In a season that has seen the courage of faith leaders—perhaps most prominently and immediately Bishop Mariann Budde, although she is one among many—to speak out against economic and political injustice, anti-immigrant rhetoric and action, anti-Black racism and an assault on LGBTQ+ rights, it is a reminder that this work is not new, nor should it stop in the face of authoritarianism and tyranny. To the contrary, it is perhaps more urgent than ever. 

What helps ground these pieces in the present, meanwhile, is work by New Haven's current youth, active and former members of the NHCM who have acknowledged (and spoken out passionately about) the link between climate justice, reproductive rights, food security, equitable transportation, education for all and an end to corporate greed. The language and imagery may be different (fossil fuels and sea level rise instead of Sandinista demands, for instance) but the villain is not: both lay bare the cruel machinations of white supremacy and late-stage capitalism.

Together, these works are a reminder that the history of struggle is a long one, full of missteps, government meddling, challenges to authority and experiments in governance and power that do not always work. Following a wave of youth-led protests in 2018, Nicaraguan President Daniel Ortega Saavedra began cracking down on political dissidents, going so far as to close thousands of nonprofits, snuff out anti-government protest with violence, and strip people of their citizenship as his government became increasingly severe and repressive.

Since that time, Schweitzer said, there's no world in which sending a delegation back to León would be possible. At least, not for now. And yet, the spirit of the work is still strong: the project officially celebrated its 40th anniversary with storytelling events and a reception at Koffee? on Audubon Street last year.

"It's a mess for people in Nicaragua," he said. What little international aid the government does allow now comes from NGOs and small businesses, rather than groups dedicated to international solidarity. "It's very precarious."

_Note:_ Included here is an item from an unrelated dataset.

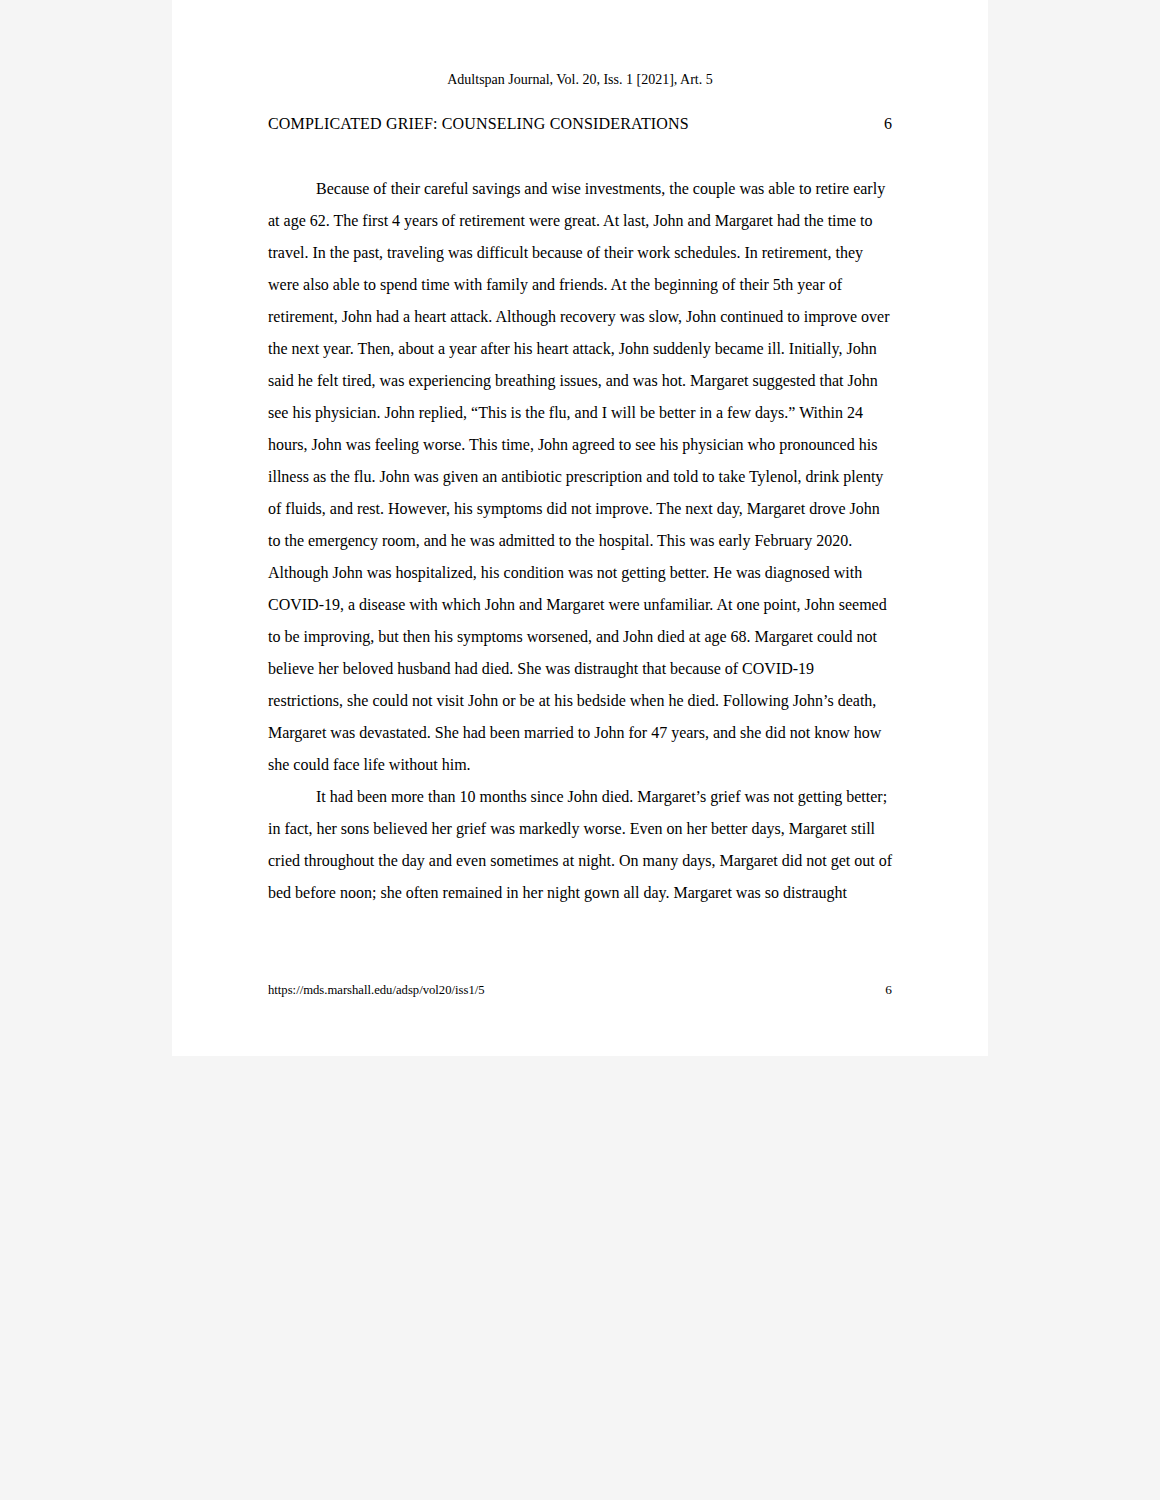Adultspan Journal, Vol. 20, Iss. 1 [2021], Art. 5
COMPLICATED GRIEF: COUNSELING CONSIDERATIONS 6
Because of their careful savings and wise investments, the couple was able to retire early at age 62. The first 4 years of retirement were great. At last, John and Margaret had the time to travel. In the past, traveling was difficult because of their work schedules. In retirement, they were also able to spend time with family and friends. At the beginning of their 5th year of retirement, John had a heart attack. Although recovery was slow, John continued to improve over the next year. Then, about a year after his heart attack, John suddenly became ill. Initially, John said he felt tired, was experiencing breathing issues, and was hot. Margaret suggested that John see his physician. John replied, “This is the flu, and I will be better in a few days.” Within 24 hours, John was feeling worse. This time, John agreed to see his physician who pronounced his illness as the flu. John was given an antibiotic prescription and told to take Tylenol, drink plenty of fluids, and rest. However, his symptoms did not improve. The next day, Margaret drove John to the emergency room, and he was admitted to the hospital. This was early February 2020. Although John was hospitalized, his condition was not getting better. He was diagnosed with COVID-19, a disease with which John and Margaret were unfamiliar. At one point, John seemed to be improving, but then his symptoms worsened, and John died at age 68. Margaret could not believe her beloved husband had died. She was distraught that because of COVID-19 restrictions, she could not visit John or be at his bedside when he died. Following John’s death, Margaret was devastated. She had been married to John for 47 years, and she did not know how she could face life without him.
It had been more than 10 months since John died. Margaret’s grief was not getting better; in fact, her sons believed her grief was markedly worse. Even on her better days, Margaret still cried throughout the day and even sometimes at night. On many days, Margaret did not get out of bed before noon; she often remained in her night gown all day. Margaret was so distraught
https://mds.marshall.edu/adsp/vol20/iss1/5 6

It’s also a reminder that there is a reason to document history, including and especially that which is considered ephemeral. When FSLN members began printing posters over four decades ago, they didn't do so for some New Haven viewer in 2025 any more than they did for the person boycotting the Reichstag Fire Decree in 1933. And yet, the messages that persist—of worker solidarity, of access to education, of a government for the people—are ones that don't feel so far away at all. 

In January, Sisters! opened just days before the second Trump Administration took office. It closes less than three months later, as disappearing people, stripping women, children, and LGBTQ+ people of their basic rights, and dismantling civic infrastructure becomes commonplace and normalized. In all the quiet and not quiet moments in between, the pieces seem to come alive, to chatter and rustle from the walls to see how history has continued in the years since they were forgotten.

They ask viewers: What are you going to do? What will you have to show for it, 40 years from now?  How will you ever find the blueprint for freedom, or at least for change, if you aren't looking in the first place?

Sisters! Visualizing Solidarity & Resistance runs at the Institute Library through April 4. The Institute Library is in downtown New Haven at 847 Chapel St.